## BEGIN

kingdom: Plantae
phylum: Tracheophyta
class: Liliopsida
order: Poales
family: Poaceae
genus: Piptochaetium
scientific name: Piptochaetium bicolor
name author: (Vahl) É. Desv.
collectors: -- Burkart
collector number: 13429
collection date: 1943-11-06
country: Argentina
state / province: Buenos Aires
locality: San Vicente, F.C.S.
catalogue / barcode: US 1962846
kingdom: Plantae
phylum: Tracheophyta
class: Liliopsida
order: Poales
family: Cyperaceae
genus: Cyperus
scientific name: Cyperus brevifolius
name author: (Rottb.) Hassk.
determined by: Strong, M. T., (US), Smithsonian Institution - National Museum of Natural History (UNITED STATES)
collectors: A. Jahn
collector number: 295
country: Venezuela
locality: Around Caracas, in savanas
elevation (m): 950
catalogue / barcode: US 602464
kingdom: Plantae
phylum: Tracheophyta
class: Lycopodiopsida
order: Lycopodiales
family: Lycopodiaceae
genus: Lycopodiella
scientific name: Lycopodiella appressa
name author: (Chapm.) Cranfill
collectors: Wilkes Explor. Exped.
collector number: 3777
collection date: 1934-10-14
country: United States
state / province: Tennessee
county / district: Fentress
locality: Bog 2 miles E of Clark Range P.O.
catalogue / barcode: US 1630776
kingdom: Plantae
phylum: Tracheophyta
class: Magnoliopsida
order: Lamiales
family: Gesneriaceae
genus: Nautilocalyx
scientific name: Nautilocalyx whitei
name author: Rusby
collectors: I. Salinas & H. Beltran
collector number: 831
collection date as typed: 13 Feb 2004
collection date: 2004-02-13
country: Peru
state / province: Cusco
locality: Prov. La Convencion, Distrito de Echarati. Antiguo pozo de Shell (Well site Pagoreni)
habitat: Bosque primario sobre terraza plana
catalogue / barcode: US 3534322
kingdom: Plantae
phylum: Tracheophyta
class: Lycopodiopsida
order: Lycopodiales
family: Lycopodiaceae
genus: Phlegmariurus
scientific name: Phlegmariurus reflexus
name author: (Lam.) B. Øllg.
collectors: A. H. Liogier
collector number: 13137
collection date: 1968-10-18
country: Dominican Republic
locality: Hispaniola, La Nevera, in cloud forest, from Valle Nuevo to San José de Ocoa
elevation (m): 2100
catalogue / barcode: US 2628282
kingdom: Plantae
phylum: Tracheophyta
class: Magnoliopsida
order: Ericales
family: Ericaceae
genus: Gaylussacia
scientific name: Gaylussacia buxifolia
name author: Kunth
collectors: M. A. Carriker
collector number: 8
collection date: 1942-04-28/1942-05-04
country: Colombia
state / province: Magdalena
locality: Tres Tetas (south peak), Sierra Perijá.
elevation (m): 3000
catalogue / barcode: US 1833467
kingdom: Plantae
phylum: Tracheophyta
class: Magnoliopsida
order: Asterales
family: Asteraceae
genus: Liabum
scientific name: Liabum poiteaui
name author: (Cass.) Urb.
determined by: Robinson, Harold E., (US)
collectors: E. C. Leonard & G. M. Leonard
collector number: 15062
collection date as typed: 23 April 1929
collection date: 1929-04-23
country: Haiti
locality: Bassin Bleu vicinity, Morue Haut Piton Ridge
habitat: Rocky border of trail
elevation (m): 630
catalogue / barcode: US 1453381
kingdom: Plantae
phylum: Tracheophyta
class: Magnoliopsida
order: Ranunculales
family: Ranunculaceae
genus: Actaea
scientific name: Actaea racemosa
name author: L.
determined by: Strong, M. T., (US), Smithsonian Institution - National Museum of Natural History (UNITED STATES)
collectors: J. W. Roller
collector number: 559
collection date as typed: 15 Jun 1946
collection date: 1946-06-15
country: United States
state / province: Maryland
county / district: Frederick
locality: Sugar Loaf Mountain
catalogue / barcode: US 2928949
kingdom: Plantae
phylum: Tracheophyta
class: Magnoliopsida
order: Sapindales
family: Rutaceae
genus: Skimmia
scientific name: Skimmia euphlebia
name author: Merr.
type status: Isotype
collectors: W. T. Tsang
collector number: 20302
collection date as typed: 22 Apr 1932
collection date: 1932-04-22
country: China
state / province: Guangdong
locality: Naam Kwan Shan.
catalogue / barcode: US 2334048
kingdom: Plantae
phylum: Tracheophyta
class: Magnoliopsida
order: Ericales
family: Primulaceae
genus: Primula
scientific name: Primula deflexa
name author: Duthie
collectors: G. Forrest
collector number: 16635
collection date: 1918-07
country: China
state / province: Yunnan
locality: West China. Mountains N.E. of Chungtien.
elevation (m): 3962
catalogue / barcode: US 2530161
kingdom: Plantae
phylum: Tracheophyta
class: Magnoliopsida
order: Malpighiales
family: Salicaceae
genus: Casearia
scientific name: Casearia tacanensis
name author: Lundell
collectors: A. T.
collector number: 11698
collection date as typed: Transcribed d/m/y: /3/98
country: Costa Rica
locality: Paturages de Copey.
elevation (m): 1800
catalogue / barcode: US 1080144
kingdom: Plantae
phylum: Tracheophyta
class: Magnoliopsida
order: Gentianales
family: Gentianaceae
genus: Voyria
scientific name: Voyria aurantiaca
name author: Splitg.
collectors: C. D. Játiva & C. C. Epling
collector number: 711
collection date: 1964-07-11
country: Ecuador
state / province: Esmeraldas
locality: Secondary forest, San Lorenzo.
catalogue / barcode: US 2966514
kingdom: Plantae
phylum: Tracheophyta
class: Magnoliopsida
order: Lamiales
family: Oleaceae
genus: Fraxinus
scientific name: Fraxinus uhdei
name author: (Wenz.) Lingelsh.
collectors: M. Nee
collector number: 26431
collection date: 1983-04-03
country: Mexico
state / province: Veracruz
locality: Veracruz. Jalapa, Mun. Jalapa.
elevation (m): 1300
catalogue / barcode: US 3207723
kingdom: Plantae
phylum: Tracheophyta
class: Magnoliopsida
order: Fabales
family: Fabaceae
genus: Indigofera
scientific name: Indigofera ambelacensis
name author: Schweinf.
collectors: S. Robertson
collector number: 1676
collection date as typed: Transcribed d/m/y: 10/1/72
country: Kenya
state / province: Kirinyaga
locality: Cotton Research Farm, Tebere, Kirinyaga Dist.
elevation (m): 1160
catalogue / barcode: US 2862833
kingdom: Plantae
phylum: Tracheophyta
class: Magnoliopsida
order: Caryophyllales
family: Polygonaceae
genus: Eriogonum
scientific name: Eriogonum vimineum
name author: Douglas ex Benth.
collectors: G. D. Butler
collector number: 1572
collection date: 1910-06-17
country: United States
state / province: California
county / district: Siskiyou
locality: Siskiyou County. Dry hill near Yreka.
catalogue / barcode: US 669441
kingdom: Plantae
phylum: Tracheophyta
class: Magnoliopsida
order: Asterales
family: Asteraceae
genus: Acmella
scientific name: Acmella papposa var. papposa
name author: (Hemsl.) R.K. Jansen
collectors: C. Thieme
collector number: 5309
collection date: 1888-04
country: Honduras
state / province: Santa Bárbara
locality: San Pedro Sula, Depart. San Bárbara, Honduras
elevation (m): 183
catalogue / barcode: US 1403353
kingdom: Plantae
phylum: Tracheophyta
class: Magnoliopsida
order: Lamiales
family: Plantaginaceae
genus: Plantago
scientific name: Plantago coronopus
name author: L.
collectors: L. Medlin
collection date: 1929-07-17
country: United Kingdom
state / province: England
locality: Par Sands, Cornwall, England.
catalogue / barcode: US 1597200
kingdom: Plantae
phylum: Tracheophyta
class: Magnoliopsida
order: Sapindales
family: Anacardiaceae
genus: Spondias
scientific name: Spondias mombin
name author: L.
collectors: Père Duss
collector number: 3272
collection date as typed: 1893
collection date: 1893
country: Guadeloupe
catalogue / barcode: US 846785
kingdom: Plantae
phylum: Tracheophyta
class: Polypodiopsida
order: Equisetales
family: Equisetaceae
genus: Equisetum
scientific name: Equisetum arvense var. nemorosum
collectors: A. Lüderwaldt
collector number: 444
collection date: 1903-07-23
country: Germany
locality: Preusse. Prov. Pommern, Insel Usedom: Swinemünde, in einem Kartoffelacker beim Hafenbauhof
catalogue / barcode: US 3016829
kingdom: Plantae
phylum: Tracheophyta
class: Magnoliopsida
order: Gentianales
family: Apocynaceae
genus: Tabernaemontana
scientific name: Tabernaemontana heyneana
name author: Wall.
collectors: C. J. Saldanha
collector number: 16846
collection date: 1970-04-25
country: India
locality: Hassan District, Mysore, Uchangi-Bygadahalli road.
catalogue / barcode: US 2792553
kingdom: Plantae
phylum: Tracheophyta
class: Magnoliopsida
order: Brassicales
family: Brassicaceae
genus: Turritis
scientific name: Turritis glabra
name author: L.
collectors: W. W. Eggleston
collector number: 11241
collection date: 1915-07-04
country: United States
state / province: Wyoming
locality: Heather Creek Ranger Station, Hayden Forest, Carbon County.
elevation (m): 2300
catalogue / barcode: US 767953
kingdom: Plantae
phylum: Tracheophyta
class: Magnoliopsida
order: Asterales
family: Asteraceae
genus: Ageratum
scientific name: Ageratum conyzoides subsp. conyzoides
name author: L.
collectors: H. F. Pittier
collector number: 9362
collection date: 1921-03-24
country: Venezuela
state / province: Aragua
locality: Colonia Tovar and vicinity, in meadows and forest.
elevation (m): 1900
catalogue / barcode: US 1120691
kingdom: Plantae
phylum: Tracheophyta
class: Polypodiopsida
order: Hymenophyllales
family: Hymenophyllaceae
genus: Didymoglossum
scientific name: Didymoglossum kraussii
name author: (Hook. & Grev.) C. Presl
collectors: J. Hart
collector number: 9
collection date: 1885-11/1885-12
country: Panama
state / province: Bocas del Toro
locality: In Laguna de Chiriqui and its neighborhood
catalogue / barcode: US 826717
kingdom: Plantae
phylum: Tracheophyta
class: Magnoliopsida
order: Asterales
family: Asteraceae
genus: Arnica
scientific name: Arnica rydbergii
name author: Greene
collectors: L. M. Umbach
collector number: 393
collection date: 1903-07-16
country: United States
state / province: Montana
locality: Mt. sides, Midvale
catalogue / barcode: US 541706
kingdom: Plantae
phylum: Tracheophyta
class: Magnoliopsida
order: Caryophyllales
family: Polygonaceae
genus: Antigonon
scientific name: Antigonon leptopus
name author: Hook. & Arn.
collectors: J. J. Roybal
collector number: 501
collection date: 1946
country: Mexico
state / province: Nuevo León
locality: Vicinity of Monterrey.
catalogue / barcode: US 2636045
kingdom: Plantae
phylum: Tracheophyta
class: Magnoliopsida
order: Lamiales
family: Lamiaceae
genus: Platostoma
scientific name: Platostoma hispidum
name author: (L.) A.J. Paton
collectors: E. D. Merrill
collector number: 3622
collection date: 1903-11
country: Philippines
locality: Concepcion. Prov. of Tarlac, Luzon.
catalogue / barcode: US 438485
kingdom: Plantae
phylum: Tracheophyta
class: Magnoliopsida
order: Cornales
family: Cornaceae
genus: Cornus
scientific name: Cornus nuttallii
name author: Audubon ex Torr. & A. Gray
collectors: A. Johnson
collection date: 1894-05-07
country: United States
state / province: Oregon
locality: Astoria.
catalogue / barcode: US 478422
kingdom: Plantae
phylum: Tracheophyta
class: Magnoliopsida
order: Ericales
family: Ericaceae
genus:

## END

* EXERCISE: Quote the material exactly, from the line containing "locality: West China." through the line containing "state / province: Kirinyaga", both included.

* RESPONSE TO THIS EXERCISE:
locality: West China. Mountains N.E. of Chungtien.
elevation (m): 3962
catalogue / barcode: US 2530161
kingdom: Plantae
phylum: Tracheophyta
class: Magnoliopsida
order: Malpighiales
family: Salicaceae
genus: Casearia
scientific name: Casearia tacanensis
name author: Lundell
collectors: A. T.
collector number: 11698
collection date as typed: Transcribed d/m/y: /3/98
country: Costa Rica
locality: Paturages de Copey.
elevation (m): 1800
catalogue / barcode: US 1080144
kingdom: Plantae
phylum: Tracheophyta
class: Magnoliopsida
order: Gentianales
family: Gentianaceae
genus: Voyria
scientific name: Voyria aurantiaca
name author: Splitg.
collectors: C. D. Játiva & C. C. Epling
collector number: 711
collection date: 1964-07-11
country: Ecuador
state / province: Esmeraldas
locality: Secondary forest, San Lorenzo.
catalogue / barcode: US 2966514
kingdom: Plantae
phylum: Tracheophyta
class: Magnoliopsida
order: Lamiales
family: Oleaceae
genus: Fraxinus
scientific name: Fraxinus uhdei
name author: (Wenz.) Lingelsh.
collectors: M. Nee
collector number: 26431
collection date: 1983-04-03
country: Mexico
state / province: Veracruz
locality: Veracruz. Jalapa, Mun. Jalapa.
elevation (m): 1300
catalogue / barcode: US 3207723
kingdom: Plantae
phylum: Tracheophyta
class: Magnoliopsida
order: Fabales
family: Fabaceae
genus: Indigofera
scientific name: Indigofera ambelacensis
name author: Schweinf.
collectors: S. Robertson
collector number: 1676
collection date as typed: Transcribed d/m/y: 10/1/72
country: Kenya
state / province: Kirinyaga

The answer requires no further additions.